Tecidos texturizados com bolinhas em alto relevo deu forma à camisas enfeitadas por pequenos nós.
A grife resgatou o aspecto rústicos da lavagem do brim, que varia do quase preto até as tonalidades mais claras de cinza. O corte agrada a todos os gostos, pois há desde a versão skinny (aquela colada nas pernas) até bem larga, semelhante ao estilo baggy.As roupas das mulheres são masculinizadas com a modelagem volumosa em bermudas, macacões e calças. O feminino é lembrado em shortinhos de alfaiataria e nas saias curtas de cintura alta. E os vestidos são afastados da silhueta em tye die.
O estilista Wilson Ranieri pretendia trazer a elegância da mulher dos anos 10 e 20 do século XIX e o reflexo da fonte inspiradora é a modelagem um pouco afastada do corpo com recortes nas costas e no colo.
Comprimento nos joelhos, franzidos e dobraduras no tecido aparecem em todos os vestidos e os tons são de Bege, Lilás e Rosa.
Pequenos florais em lilás e vermelho dão o colorido à coleção e os paetês conferem brilho às peças off-white com flores maiores na estamparia.

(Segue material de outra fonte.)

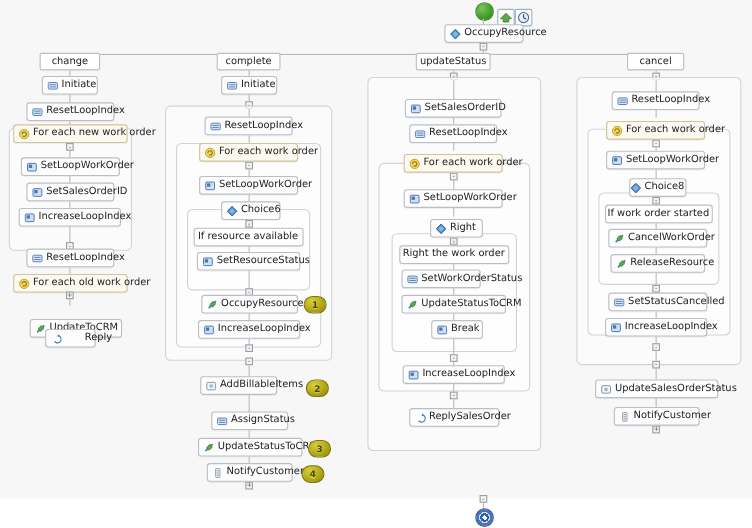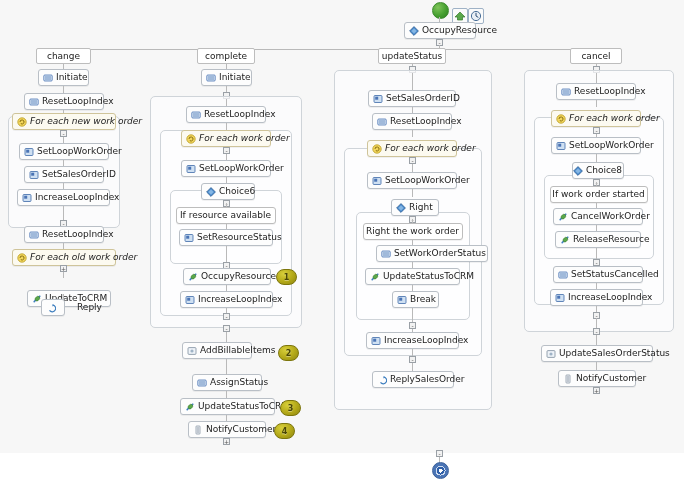--- a/index.html
+++ b/index.html
@@ -22,21 +22,21 @@
     border-radius:3px;
     padding:0 5px 0 4px;
     white-space:nowrap;
     display:flex;align-items:center;gap:3px;
     box-shadow:0 1px 0 rgba(0,0,0,.05);
     color:#222;
     font-size:9px;
   }
   .node.plain{background:#ffffff;border-color:#bdbdbd;}
   .node .lbl{display:inline-block;}
-  .node.scope-hdr{background:#fcfaf0;border-color:#cfc49a;font-style:italic;}
+  .node.scope-hdr{background:#fcfaf0;border-color:#cfc49a;}
   .branchlabel{
     position:absolute;box-sizing:border-box;height:16px;line-height:14px;
     background:#ffffff;border:1px solid #bdbdbd;border-radius:2px;
     text-align:center;font-size:9px;color:#222;
   }
 
   
   .box{
     position:absolute;box-sizing:border-box;
     border:1px solid #cfd4d9;border-radius:5px;
@@ -222,21 +222,21 @@
   <div class="node" style="left:27px;top:290px;width:84px;align-items:center;">
     <span class="ic">
       <svg width="10" height="10" viewBox="0 0 10 10">
           <path d="M2.2 7.6 L4 5.8 M6 4 L7.8 2.2" stroke="#3f7fbf" stroke-width="1.6" stroke-linecap="round"></path>
           <path d="M3.6 6.4 a1.8 1.8 0 0 1 0-2.6 l1-1 a1.8 1.8 0 0 1 2.6 2.6 l-1 1 a1.8 1.8 0 0 1-2.6 0 z" fill="#5aa84a" stroke="#3a7a2c" stroke-width=".6"></path>
         </svg>
     </span>
     <span class="lbl">UpdateToCRM</span>
   </div>
   <div class="vline" style="left:63px;top:294px;height:6px;"></div>
-  <div class="node" style="left:41px;top:299px;width:24px;gap:21px;">
+  <div class="node" style="left:41px;top:299px;width:46px;gap:21px;">
     <span class="ic">
       <svg width="10" height="10" viewBox="0 0 10 10">
           <path d="M6.5 2 a3.4 3.4 0 1 1-3 5.4" stroke="#3f7fbf" stroke-width="1.2" fill="none"></path>
           <path d="M6.8 1 L8.4 2.6 L6.4 3.4 Z" fill="#3f7fbf"></path>
         </svg>
     </span>
     <span class="lbl">Reply</span>
   </div>
 
   <div class="vline" style="left:226px;top:64px;height:5px;"></div>
@@ -448,21 +448,21 @@
         </svg>
     </span>
     <span class="lbl">Right</span>
   </div>
   <div class="handle" style="left:409px;top:216px;">-</div>
   <div class="vline" style="left:412px;top:219px;height:4px;"></div>
   <div class="node plain" style="left:363px;top:223px;width:100px;justify-content:center;">
     <span class="lbl">Right the work order</span>
   </div>
   <div class="vline" style="left:412px;top:240px;height:5px;"></div>
-  <div class="node" style="left:365px;top:245px;width:112px;margin-left:11px;">
+  <div class="node" style="left:365px;top:245px;width:72px;">
     <span class="ic">
       <svg width="10" height="10" viewBox="0 0 10 10">
           <rect x=".8" y="2" width="8.4" height="6" rx="1" fill="#dbe8f4" stroke="#4a74b5" stroke-width=".8"></rect>
           <path d="M2 4h6M2 6h6" stroke="#4a74b5" stroke-width=".8"></path>
         </svg>
     </span>
     <span class="lbl">SetWorkOrderStatus</span>
   </div>
   <div class="vline" style="left:412px;top:262px;height:6px;"></div>
   <div class="node" style="left:365px;top:268px;width:95px;">

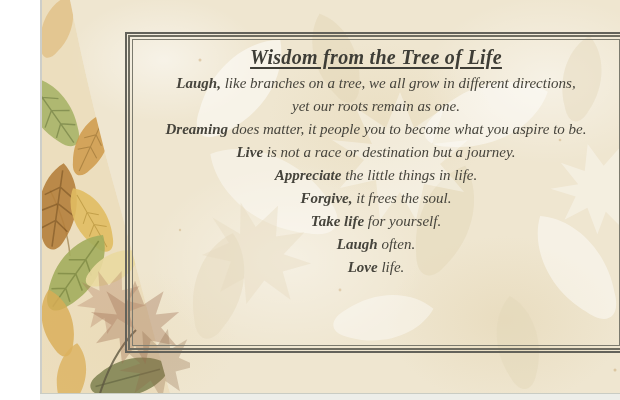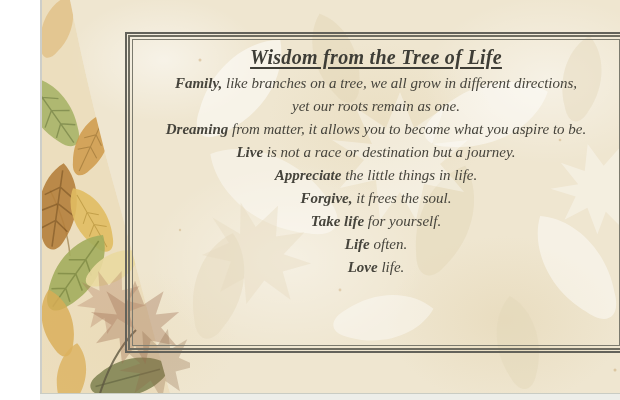--- a/index.html
+++ b/index.html
@@ -158,28 +158,28 @@
       <use href="#wmaple" transform="translate(118,365) rotate(-25) scale(1.1)" fill="#8d6b4a" opacity="0.30"></use>
     </g>
   </svg>
 
   <div class="frame">
     <div class="frame-mid">
       <div class="frame-inner">
         <div class="content">
           <div class="card-title">Wisdom from the Tree of Life</div>
           <div class="poem">
-            <div class="line"><span class="lead">Family,</span><span> like branches on a tree, we all grow in different directions,</span></div>
+            <div class="line"><span class="lead">Laugh,</span><span> like branches on a tree, we all grow in different directions,</span></div>
             <div class="line"><span class="lead"></span><span>yet our roots remain as one.</span></div>
-            <div class="line"><span class="lead">Dreaming</span><span> from matter, it allows you to become what you aspire to be.</span></div>
+            <div class="line"><span class="lead">Dreaming</span><span> does matter, it people you to become what you aspire to be.</span></div>
             <div class="line"><span class="lead">Live</span><span> is not a race or destination but a journey.</span></div>
             <div class="line"><span class="lead">Appreciate</span><span> the little things in life.</span></div>
             <div class="line"><span class="lead">Forgive,</span><span> it frees the soul.</span></div>
             <div class="line"><span class="lead">Take life</span><span> for yourself.</span></div>
-            <div class="line"><span class="lead">Life</span><span> often.</span></div>
+            <div class="line"><span class="lead">Laugh</span><span> often.</span></div>
             <div class="line"><span class="lead">Love</span><span> life.</span></div>
           </div>
         </div>
       </div>
     </div>
   </div>
 
   <div class="edge-left"></div>
   <div class="edge-bottom"></div>
 

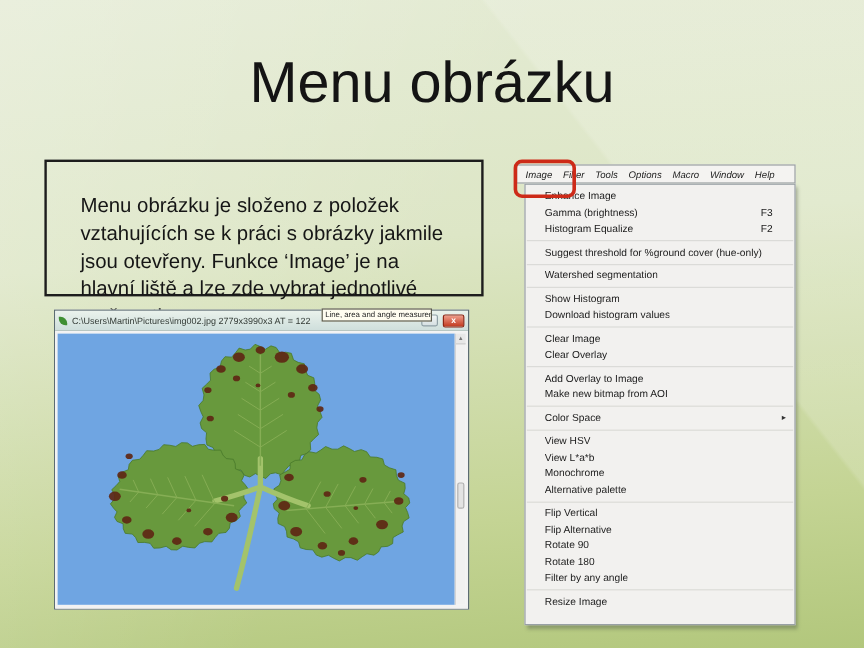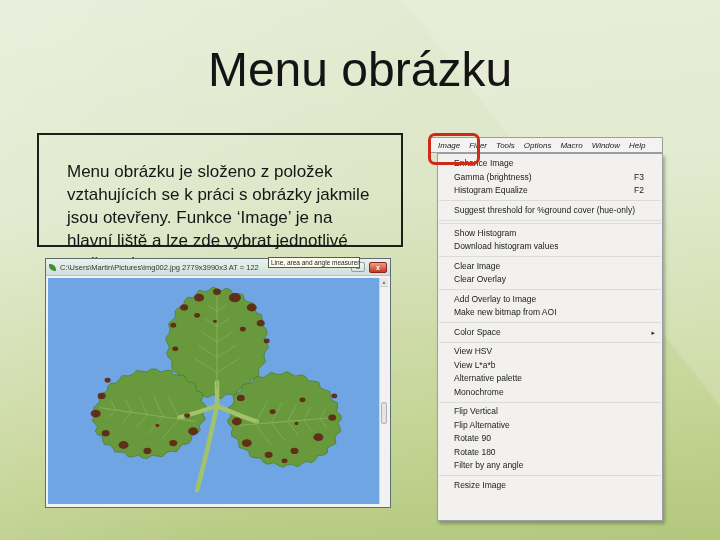--- a/index.html
+++ b/index.html
@@ -186,20 +186,23 @@
         </div>
         <div class="dd-item">
           <span class="dd-label">Histogram Equalize</span>
           <span class="dd-short">F2</span>
         </div>
         <div class="dd-sep"></div>
         <div class="dd-item">
           <span class="dd-label">Suggest threshold for %ground cover (hue-only)</span>
         </div>
         <div class="dd-sep"></div>
+        <div class="dd-item">
+          <span class="dd-label">Watershed segmentation</span>
+        </div>
         <div class="dd-sep"></div>
         <div class="dd-item">
           <span class="dd-label">Show Histogram</span>
         </div>
         <div class="dd-item">
           <span class="dd-label">Download histogram values</span>
         </div>
         <div class="dd-sep"></div>
         <div class="dd-item">
           <span class="dd-label">Clear Image</span>
@@ -220,25 +223,25 @@
           <span class="dd-arrow">▸</span>
         </div>
         <div class="dd-sep"></div>
         <div class="dd-item">
           <span class="dd-label">View HSV</span>
         </div>
         <div class="dd-item">
           <span class="dd-label">View L*a*b</span>
         </div>
         <div class="dd-item">
+          <span class="dd-label">Monochrome</span>
+        </div>
+        <div class="dd-item">
           <span class="dd-label">Alternative palette</span>
         </div>
-        <div class="dd-item">
-          <span class="dd-label">Monochrome</span>
-        </div>
         <div class="dd-sep"></div>
         <div class="dd-item">
           <span class="dd-label">Flip Vertical</span>
         </div>
         <div class="dd-item">
           <span class="dd-label">Flip Alternative</span>
         </div>
         <div class="dd-item">
           <span class="dd-label">Rotate 90</span>
         </div>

Na Animale a coleção do inverno 2009 exalta a feminilidade, a lingerie foi inspiração para as blusas com barbatanas, criando volumes estruturados. Os curtíssimos estão nas saias e shorts, que cedem espaço para as calças de couro, cujas costuras foram trocadas por zíperes. A paleta de cores envolve o rosa, o lilás, o bege, o cinza e o flúor (aquele amarelo fosforecente). Mas os metalizados em azul, verde e furtacor se destacam entre os tons sóbrios. Para completar, a Animale investe nas ankle boots (botas na altura dos tornozelos), com a ponta metálica.